Le conté que cuando allí anochecía todo parecía sacado de un cuento de hadas, adornaban el jardín con luces y farolillos de colores y creías ver pequeños duendes revoloteando por encima de los frondosos álamos y los arbustos cargados de fresas. Le hablé de las fiestas de disfraces, de los juegos, del olor a mar y de como siempre he sentido que de algún modo provengo de sus profundidades.
Quise explicarle detalladamente como era el sótano y todos y cada uno de los misterios y secretos que se ocultaban entre sus paredes, algunos míos y otros atrapados allí durante milenios, venidos quizás de otro tiempo en que una sola palabra podía ser sinónimo de absoluta perdición.
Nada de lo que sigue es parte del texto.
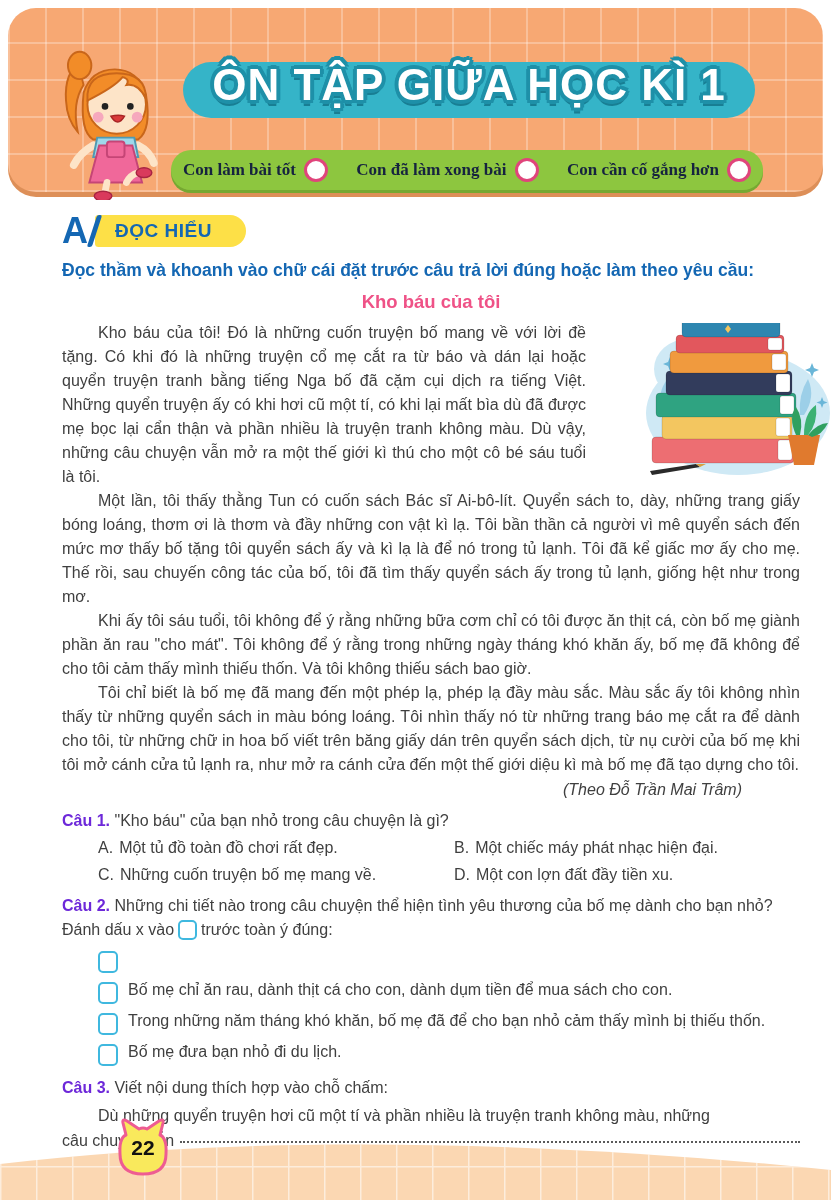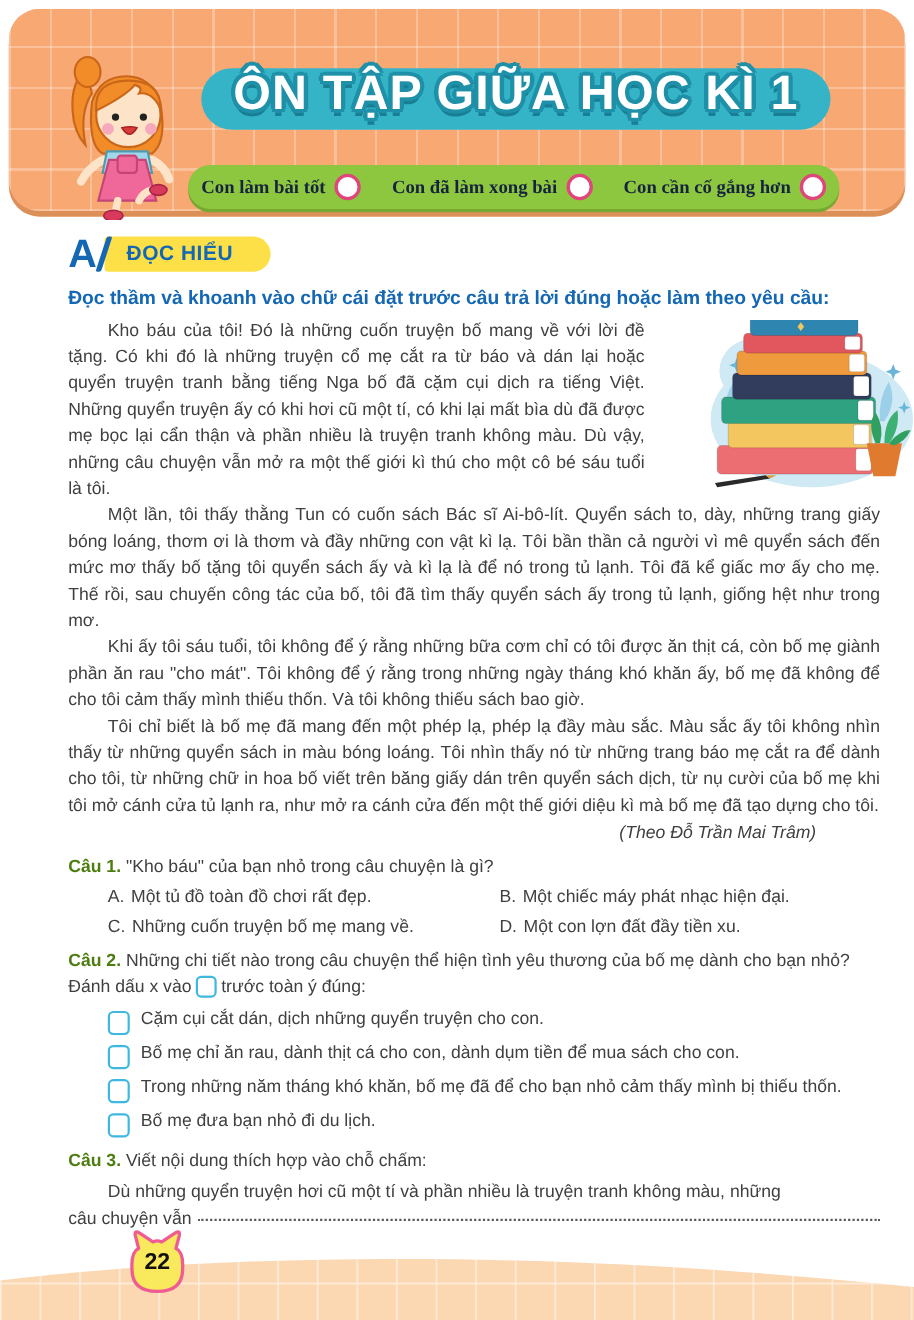--- a/index.html
+++ b/index.html
@@ -138,6 +138,7 @@
 
   <div class="instruction">Đọc thầm và khoanh vào chữ cái đặt trước câu trả lời đúng hoặc làm theo yêu cầu:</div>
 
+  <div class="story-title">Kho báu của tôi</div>
 
   <div class="story">
     <p><span class="illus"><svg viewBox="0 0 200 162" width="200" height="162">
Reí a carcajadas, lloré, me sentí eufórica y la melancolía invadió todo mi ser. Terminé exhausta, con la voz completamente afónica. La miré a los ojos una última vez y dejé caer mi cuello para dar por terminada aquella actuación. Me sentí pues, como una pequeña muñeca de madera danzando a tientas por un escenario repleto de trampas y recovecos desconocidos. El escaso público, muy a lo lejos la miraría con una mezcla de desprecio y ternura; Y probablemente dudaría entre aplaudir o marcharse de allí olvidando todo aquel  lamentable espectáculo.


Comencé a levantarme para abandonar la habitación cuando me topé queriendo o sin querer con su mirada. Varias lágrimas le resbalaban por la mejilla derecha y tenía una sonrisa enorme en los labios.

Entonces,  de algún modo comprendí que no había sido feliz durante tanto tiempo como para contar una historia en la que todas sus partes pudiesen cohesionarse de modo perfecto, pero sí que tenía momentos, diversos momentos que pese a pertenecer a años y fechas completamente distintas podían servirme para explicar aquellas veces en las que había sido completamente feliz.
Y si era capaz de conservar dichos minutos e incluso segundos y saber revivirlos en mi memoria habría logrado el gran reto de vivir para siempre.